Q2. What are the benefits of introducing cloud-based construction management? A. By introducing cloud-based construction management, project information can be shared in real time, dramatically improving communication efficiency. Because everyone can always view the latest versions of drawings and schedules, transmission errors are reduced and coordination between the site and headquarters is smoother. In addition, being able to monitor the progress of multiple sites remotely leads to reduced travel time and lower management costs.

Q3. What are the advantages of using digital technologies for as-built verification? A. Using digital technologies such as point cloud scanning and AR for as-built verification greatly streamlines measurement work and improves accuracy. Because they can measure large areas as surfaces at once, oversights are reduced, and differences can be intuitively understood through color-coded displays. Compared with manual methods, human error is reduced, and because recording measurement results and generating reports can be automated, there are benefits both in reducing the burden on field technicians and in ensuring quality.

Q4. Are there any challenges or precautions when advancing on-site DX? A. There are several challenges when introducing on-site DX, such as initial costs and the IT literacy of site staff. New equipment and software require upfront investment, but in many cases these costs can be fully recovered in the long term through efficiency-driven cost reductions. Training and education for site staff are also important. However, recent tools have become more intuitive and user-friendly, and people can become accustomed to them by "trying them out first." A useful approach is to run pilot implementations at small sites or on part of the process, and gradually expand the scope while verifying the effects.

Q5. What is LRTK? What will it enable on-site? A. LRTK is a simplified surveying system consisting of a smartphone-mounted high-precision positioning device and cloud services. With this, you can achieve positioning with cm level accuracy (half-inch accuracy) using a smartphone without specialized surveying instruments, and perform 3D as-built measurements and photo documentation by a single person. Measured data is automatically saved to and processed in the cloud, and can be immediately viewed as difference heat maps or point cloud models. In short, adopting LRTK dramatically streamlines on-site surveying and as-built management, and enables immediate feedback of results to support quality control.

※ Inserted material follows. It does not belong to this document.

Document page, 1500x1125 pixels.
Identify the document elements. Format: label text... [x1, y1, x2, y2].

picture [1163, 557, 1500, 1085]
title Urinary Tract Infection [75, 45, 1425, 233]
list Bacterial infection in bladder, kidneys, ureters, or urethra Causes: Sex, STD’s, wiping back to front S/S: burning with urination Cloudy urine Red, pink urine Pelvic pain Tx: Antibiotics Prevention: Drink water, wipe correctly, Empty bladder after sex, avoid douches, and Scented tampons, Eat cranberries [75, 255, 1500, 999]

Q6. Can small and medium-sized construction companies adopt DX? A. Yes, it is certainly possible. In fact, on-site DX tends to be more effective when started small and in stages. For example, you can begin with inexpensive cloud services for photo sharing and electronic bulletin boards, try outsourcing simple drone surveying, or rent smartphone-connected devices such as LRTK to test. The Ministry of Land, Infrastructure, Transport and Tourism also supports ICT use by small and medium-sized enterprises through i-Construction, and recently services that reduce upfront investment through rental or subscription have appeared. If you trial solutions that match your company’s challenges and fully implement those that show results, even small- and medium-sized companies can reap the benefits of DX.